One of the key areas of concern – and understandable anger - is the high number of Covid-related deaths in social care settings. It will be for a future public inquiry to examine in detail why this happened and who, if anyone, is to blame.

What we need to avoid now is a damaging, divisive and misleading blame game. Unfortunately that is exactly what we are seeing, with the suggestion that in the weeks the virus took hold NHS trusts knowingly and systematically transferred the risk by discharging Covid positive patients into care homes.

There’s an obvious temptation here to put two and two together to make five. On 17 March trusts were told to urgently discharge all medically fit patients as soon as it was clinically safe to do so. But it wasn’t until 15 April that the government said they would need to test every patient prior to discharge.

We know that during this period more than 25,000 patients were discharged into care homes. No one is disputing that. But some are saying, implying or suggesting that, because the formal requirement to test prior to discharge was only announced in mid-April, no patients discharged before that date (ie all 25,000) were tested.

That is factually incorrect and it’s a complete travesty because trusts tell us that they tried to ensure that every patient was tested prior to discharge in the mid March to mid April period, well before the formal requirement to test was introduced.

Nobody knows how many discharged patients were transferred without being tested in this period – we’re not sure we ever will know - but trusts tell us the vast majority were tested. There is no evidence anywhere to indicate that all 25,000 patients discharged between mid March and mid April were discharged without being tested - is true.

The further implication is that these discharges were the main or principal reason for the level of care home deaths.

There are a number of possible factors here including access to personal protective equipment (PPE) and testing in care homes, and the challenges they face in infection control and workforce shortages that led to agency staff working across a number of homes. Again, it is impossible to know the balance of the factors here.

The reality is that working in close partnership with local authorities and care homes, and in accordance with the guidance, trusts took a range of steps with known and suspected covid patients to minimise the risk of transmission.
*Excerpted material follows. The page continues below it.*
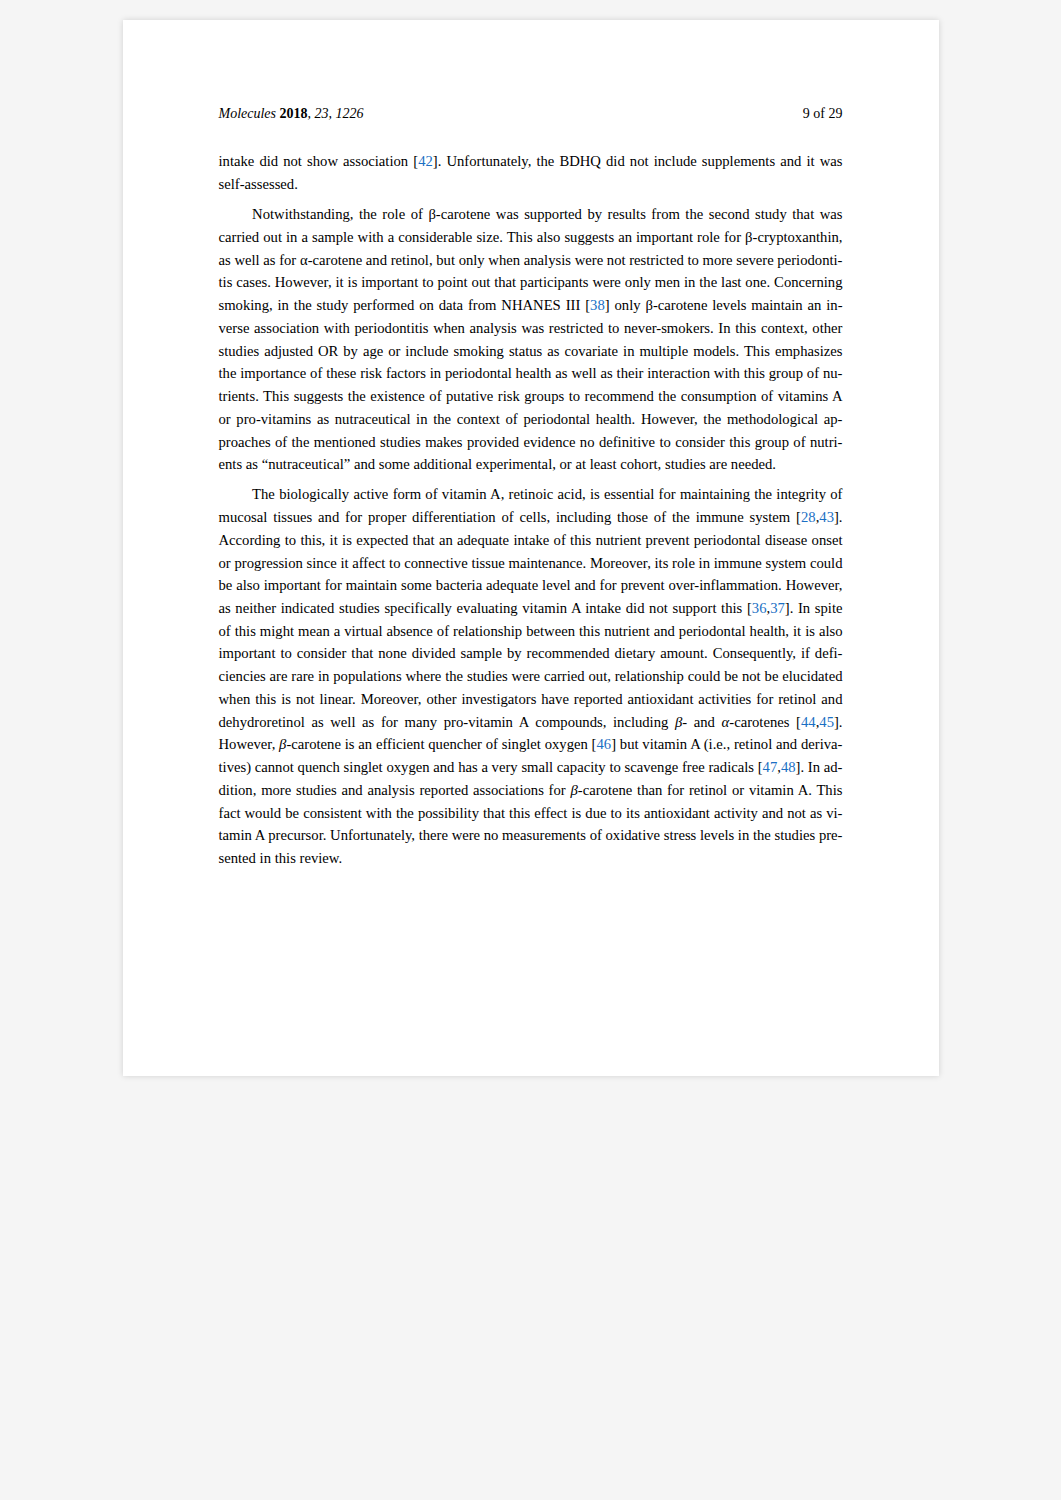Molecules 2018, 23, 1226
9 of 29
intake did not show association [42]. Unfortunately, the BDHQ did not include supplements and it was self-assessed.
Notwithstanding, the role of β-carotene was supported by results from the second study that was carried out in a sample with a considerable size. This also suggests an important role for β-cryptoxanthin, as well as for α-carotene and retinol, but only when analysis were not restricted to more severe periodontitis cases. However, it is important to point out that participants were only men in the last one. Concerning smoking, in the study performed on data from NHANES III [38] only β-carotene levels maintain an inverse association with periodontitis when analysis was restricted to never-smokers. In this context, other studies adjusted OR by age or include smoking status as covariate in multiple models. This emphasizes the importance of these risk factors in periodontal health as well as their interaction with this group of nutrients. This suggests the existence of putative risk groups to recommend the consumption of vitamins A or pro-vitamins as nutraceutical in the context of periodontal health. However, the methodological approaches of the mentioned studies makes provided evidence no definitive to consider this group of nutrients as “nutraceutical” and some additional experimental, or at least cohort, studies are needed.
The biologically active form of vitamin A, retinoic acid, is essential for maintaining the integrity of mucosal tissues and for proper differentiation of cells, including those of the immune system [28,43]. According to this, it is expected that an adequate intake of this nutrient prevent periodontal disease onset or progression since it affect to connective tissue maintenance. Moreover, its role in immune system could be also important for maintain some bacteria adequate level and for prevent over-inflammation. However, as neither indicated studies specifically evaluating vitamin A intake did not support this [36,37]. In spite of this might mean a virtual absence of relationship between this nutrient and periodontal health, it is also important to consider that none divided sample by recommended dietary amount. Consequently, if deficiencies are rare in populations where the studies were carried out, relationship could be not be elucidated when this is not linear. Moreover, other investigators have reported antioxidant activities for retinol and dehydroretinol as well as for many pro-vitamin A compounds, including β- and α-carotenes [44,45]. However, β-carotene is an efficient quencher of singlet oxygen [46] but vitamin A (i.e., retinol and derivatives) cannot quench singlet oxygen and has a very small capacity to scavenge free radicals [47,48]. In addition, more studies and analysis reported associations for β-carotene than for retinol or vitamin A. This fact would be consistent with the possibility that this effect is due to its antioxidant activity and not as vitamin A precursor. Unfortunately, there were no measurements of oxidative stress levels in the studies presented in this review.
These included 14-day isolation in hospital, transfer to community hospitals as an intermediary step or supporting their return home with a care package.

They only discharged known or suspected covid patients to care homes when those homes agreed they had the capacity to treat or isolate them

Trusts acknowledge there may have been a small number of asymptomatic patients discharged after the instruction to discharge medically fit patients on 17 March, but this was quickly identified as an issue and appropriate arrangements put in place.

So there’s no evidence that the NHS systematically and knowingly transferred the covid risk to care homes and that this was the main or principal driver of care home mortality.

The suggestion is damaging and misleading, and detracts attention from the fundamental neglect of social care by successive governments that made the sector so vulnerable.